The most amazing jazz piano trio recording we know of is Herschberg’s as well: The Three (with Shelly Manne, Ray Brown and Joe Sample).

What We’re Listening For On Randy Newman

  • Energy for starters. What could be more important than the life of the music?
  • Then: presence and immediacy. The vocals aren’t “back there” somewhere, lost in the mix.
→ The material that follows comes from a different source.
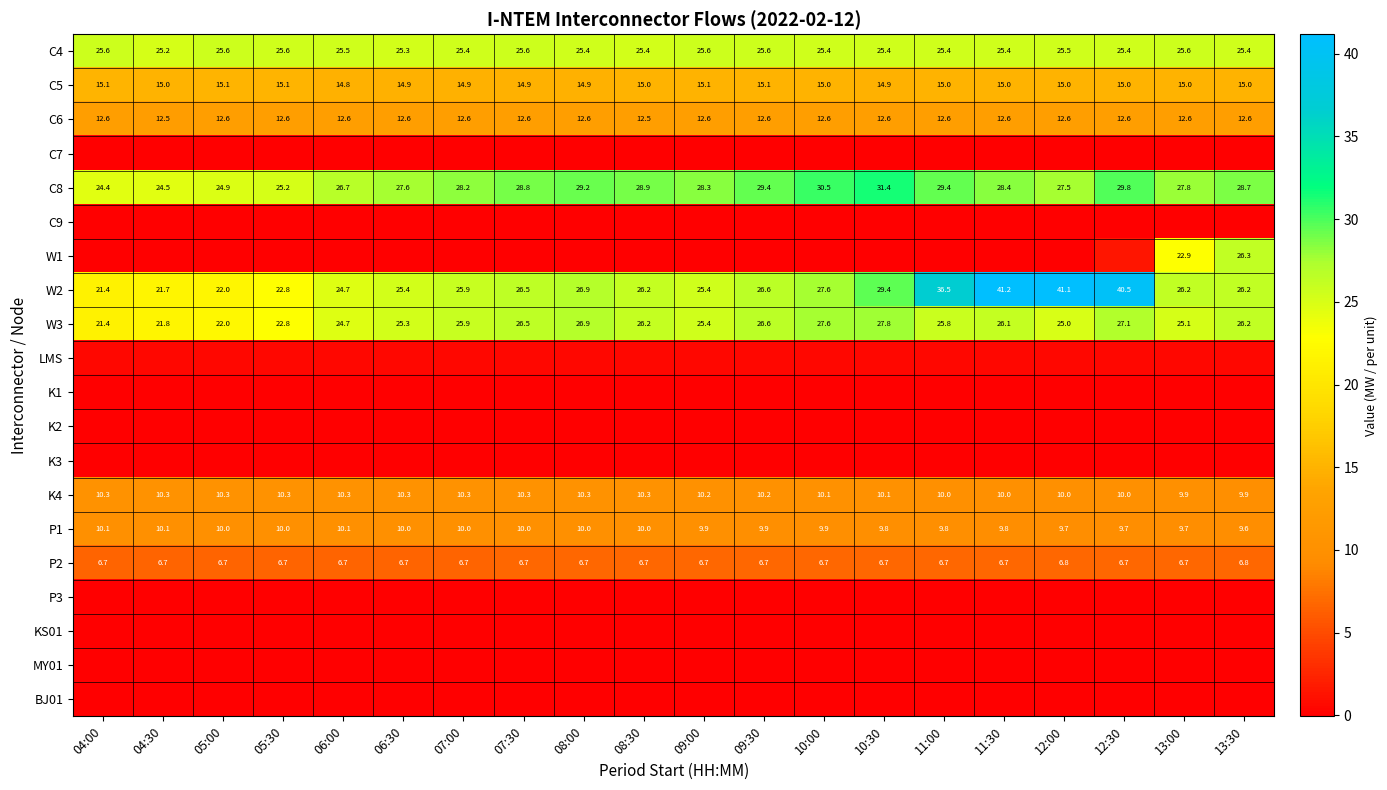

Count the number of categories in the chart.

20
They’re front and center where any recording engineer worth his salt would put them.
  • The Big Sound comes next — wall to wall, lots of depth, huge space, three-dimensionality, all that sort of thing.
  • Then transient information — fast, clear, sharp attacks, not the smear and thickness so common to these LPs.
  • Tight punchy bass — which ties in with good transient information, also the issue of frequency extension further down.
  • Next: transparency — the quality that allows you to hear deep into the soundfield, showing you the space and air around all the instruments.
  • Extend the top and bottom and voila, you have The Real Thing — an honest to goodness Hot Stamper.

Vinyl Condition

Mint Minus Minus is about as quiet as any vintage pressing will play, and since only the right vintage pressings have any hope of sounding good on this album, that will most often be the playing condition of the copies we sell. (The copies that are even a bit noisier get listed on the site are seriously reduced prices or traded back in to the local record stores we shop at.)

Those of you looking for quiet vinyl will have to settle for the sound of other pressings and Heavy Vinyl reissues, purchased elsewhere of course as we have no interest in selling records that don’t have the vintage analog magic of these wonderful recordings.
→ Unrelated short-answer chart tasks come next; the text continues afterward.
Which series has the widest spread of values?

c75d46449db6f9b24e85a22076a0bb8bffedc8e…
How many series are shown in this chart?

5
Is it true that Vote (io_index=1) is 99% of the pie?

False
If you want to make the trade-off between bad sound and quiet surfaces with whatever Heavy Vinyl pressing might be available, well, that’s certainly your prerogative, but we can’t imagine losing what’s good about this music — the size, the energy, the presence, the clarity, the weight — just to hear it with less background noise.

TRACK LISTING

Side One

Have You Seen My Baby?
Let’s Burn Down the Cornfield
Mama Told Me Not to Come
Suzanne
Lover’s Prayer
Lucinda
Underneath the Harlem Moon

Side Two

Yellow Man
Old Kentucky Home
Rosemary
If You Need Oil
Uncle Bob’s Midnight Blues

AMG 5 Star Review

On his debut album, Randy Newman sounded as if he was still getting used to the notion of performing his own songs in the studio (despite years of cutting songwriting demos), but apparently he was a pretty quick study, and his second long-player, 12 Songs, was a striking step forward for Newman as a recording artist.
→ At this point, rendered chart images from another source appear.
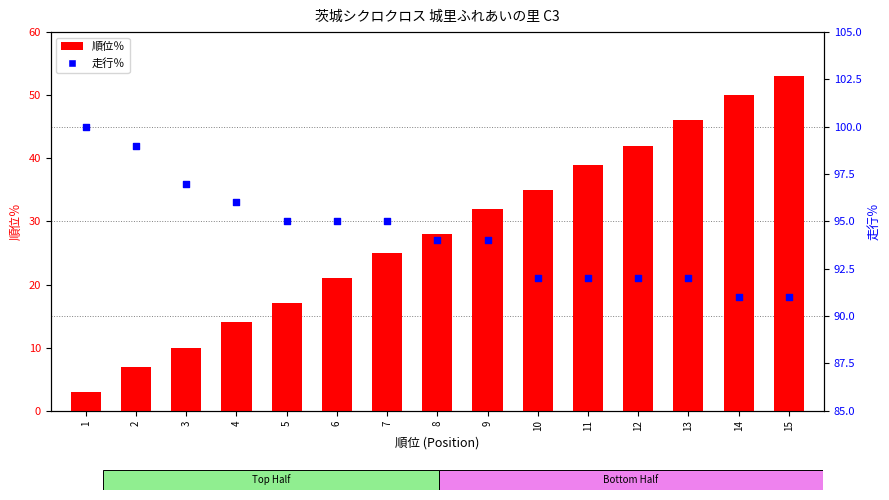

Which series reaches the maximum Y coordinate?

走行％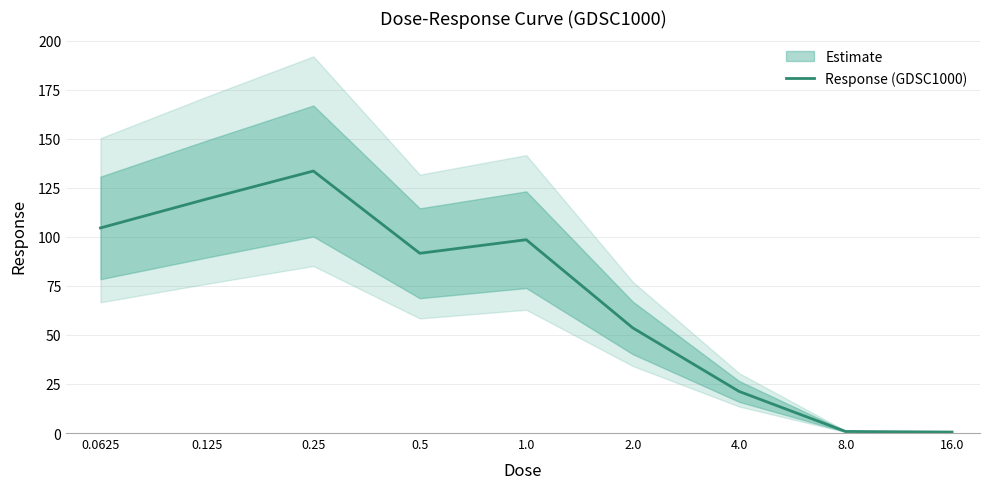

What is the label of the 7th point from the right?

0.25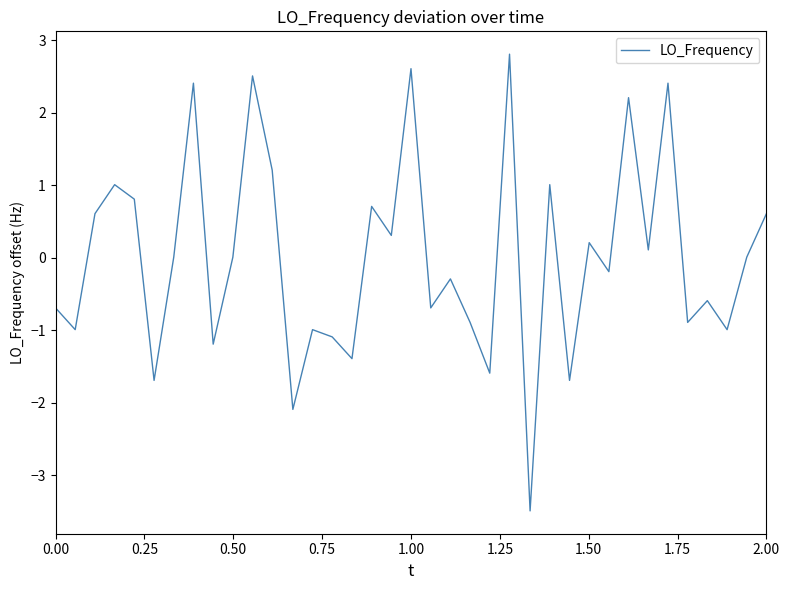

What is the maximum value shown in the chart?

2.8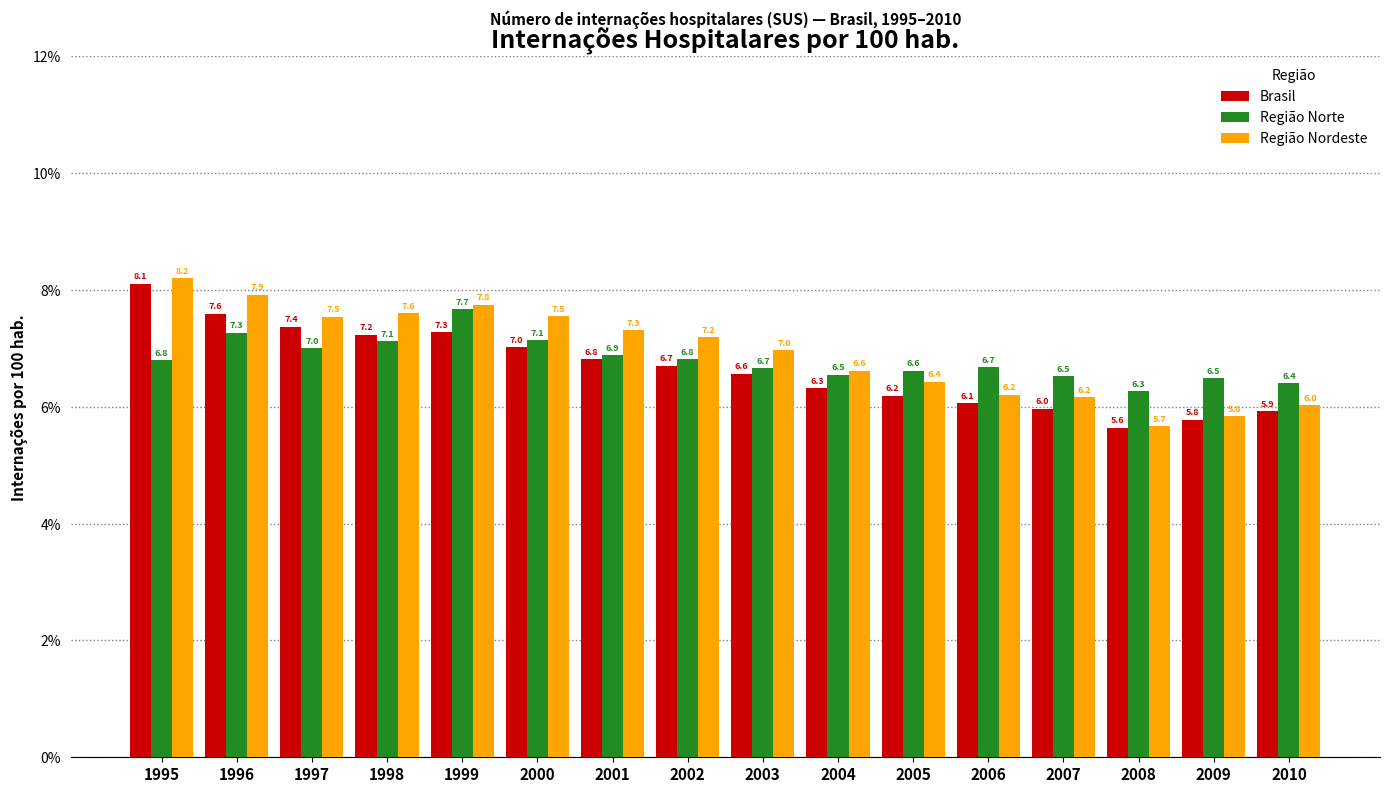

Is the value of Região Nordeste at 2006 greater than the value of Região Norte at 1999?

No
While much of Randy Newman was heavily orchestrated, 12 Songs was cut with a small combo (Ry Cooder and Clarence White take turns on guitar), leaving a lot more room for Newman’s Fats Domino-gone-cynical piano and the bluesier side of his vocal style, and Randy sounds far more confident and comfortable in this context.

And Newman’s second batch of songs were even stronger than his first (no small accomplishment), rocking more and grooving harder but losing none of their intelligence and careful craft in the process. “Have You Seen My Baby?” and “Mama Told Me Not to Come” are a pair of sly, updated New Orleans-style rockers (both of which would be much-covered in the coming years); “Let’s Burn Down the Cornfield” and “Suzanne” are subtly ominous tales of love and sex; “Yellow Man” was an early meditation on one of Newman’s favorite themes, the absurdity of racial prejudice (which he would also glance at in his straight-but-twisted cover of “Underneath the Harlem Moon”); and “My Old Kentucky Home” is a hilarious and quite uncharitable look at life in the deep South (another theme that would pop up in his later work).

Newman’s humor started getting more acidic with 12 Songs, but here even his most mordant character studies boast a recognizable humanity, which often make his subjects both pitiable and all the more loathsome. Superb material brilliantly executed, 12 Songs was Randy Newman’s first great album, and is still one of his finest moments on record.